Author, academic and grandmother Debra Dank has won four prizes at the NSW Premier's Literary Prize for her debut memoir, We Come With This Place.
The Gudanji/Wakaja woman claimed the Douglas Stewart Prize for Non-Fiction, the UTS Glenda Adams Award for New Writing, the Indigenous Writers' Prize and the 2023 Book of the Year.
She claimed a total of $85,000 for her wins and made history as the first author to claim four awards in one year.
The book, which is considered tribute to Dank's family and Country, was hailed by chair of the judging panel Miles Franklin winner and Bundjalung author Melissa Lucashenko as a showcase of "all that First Nations writing can and should be":
"The writing is culturally rigorous and deeply thoughtful. Dank seeks to expand the horizons of the reader in a way which centres, not the author as an individual, but rather her Country and the wider community she has grown within," she said.
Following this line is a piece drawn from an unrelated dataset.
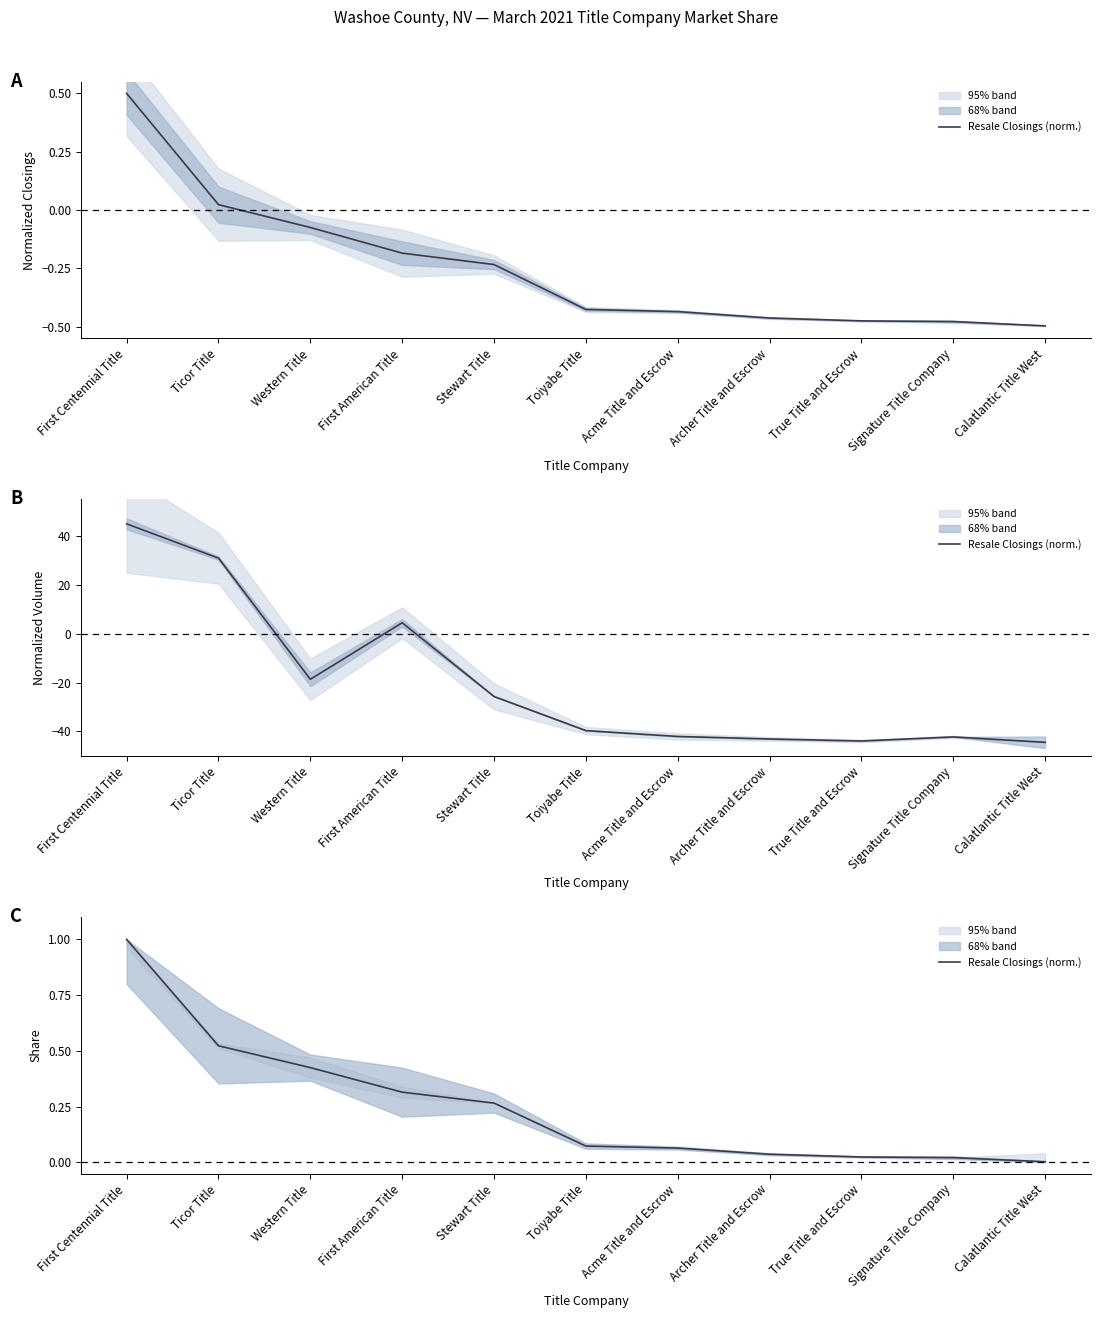

Reading left to right, extract all data points from this chart.

First Centennial Title=1.0	Ticor Title=0.5	Western Title=0.4	First American Title=0.3	Stewart Title=0.3	Toiyabe Title=0.1	Acme Title and Escrow=0.1	Archer Title and Escrow=0.0	True Title and Escrow=0.0	Signature Title Company=0.0	Calatlantic Title West=0.0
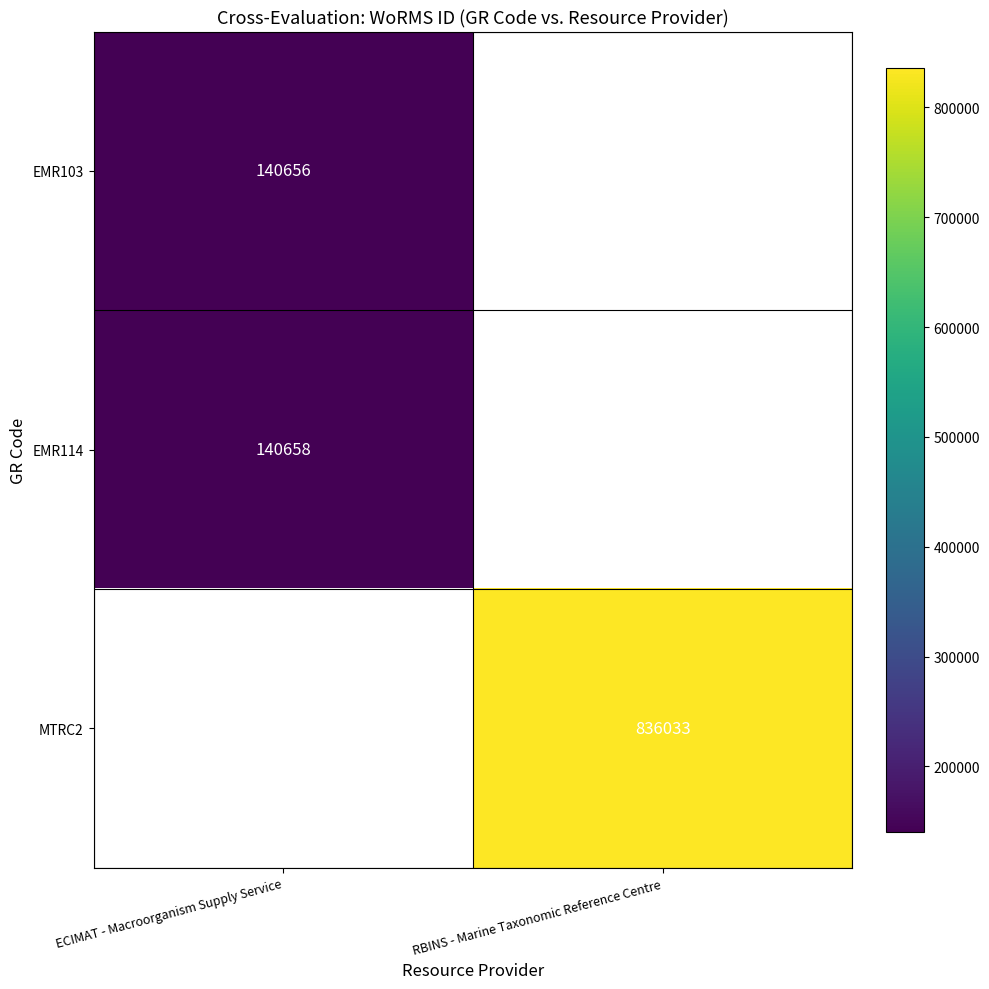

True or false: EMR114 has a value of 140658 at ECIMAT - Macroorganism Supply Service.

True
"Most of all, her memoir shows a powerful path forward from colonial trauma towards a space of mutual respect and self-determining futures."
We Come With This Place by Debra Dank has taken out four prizes at the state's top literary awards. Credit: Allen and Unwin Publishers
She thanked her family, her parents and her children, in their role in her writing.
"I have always been a reader, very very privilege to have been raised in remote places by two amazing parents," she said.
"My Dad, a Gudanji/Wakaja man who did not read or write English, but insisted by god you will learn. My mum, a very very young mum . . . taught me to read by the time I was about four, who also insisted by god you will learn.
"My children have been so integral to everything that I have done . . . I thank my son for taking the time to sit with me, because this writing is part of my PhD study. My son had the patience to sit and listen and discuss a whole range of things."
The impact of fracking for her grandchildren
Dank thanked her mob, and spoke about the current threats to her Country.
"None of it would be possible without the amazing Gudanji/Wakaja mob from the Barkly Tablelands in the Northern Territory," she said.
"If you enjoyed my book . . . would you please take a moment or a bit longer to consider what is happening on my Country - my Country in the Beetaloo Basin is being fracked.
Earthworks for gas fracking operation in Beetaloo Basin stopped by NT Supreme Court injunction. Source: Supplied
"My soon-to-be 13-year-old granddaughter. . . will not be able to go home so much to experience what her mother did, what her aunt and her uncle did."
Dank's work was also shortlisted for 2023 Stella Prize and featured on the Grattan Institute's Prime Minister's Summer Reading List for 2022.
Other First Nations winners
There were two other Indigenous winners at the awards.
Corey Tutt and Blak Douglas took home the Patricia Wrightson Prize for Children’s Literature for their work, The First Scientists: Deadly Inventions and Innovations from Australia’s First Peoples.
While Whitefella Yella Tree by palawa writer Dylan Van Den Berg won the Nick Enright Prize for Playwriting.
NSW Premier, Chris Minns congratulated the winners.
“Our Government is pleased to celebrate our most talented writers and I’m thrilled that this year’s awards in particular highlight the incredible achievements of Gudanji/Wakaja woman, author Dr Debra Dank," he said.
"On behalf of the NSW Government, I congratulate all winners and shortlisted authors of the 2023 Awards whose works inspire, educate and delight readers and writers alike.”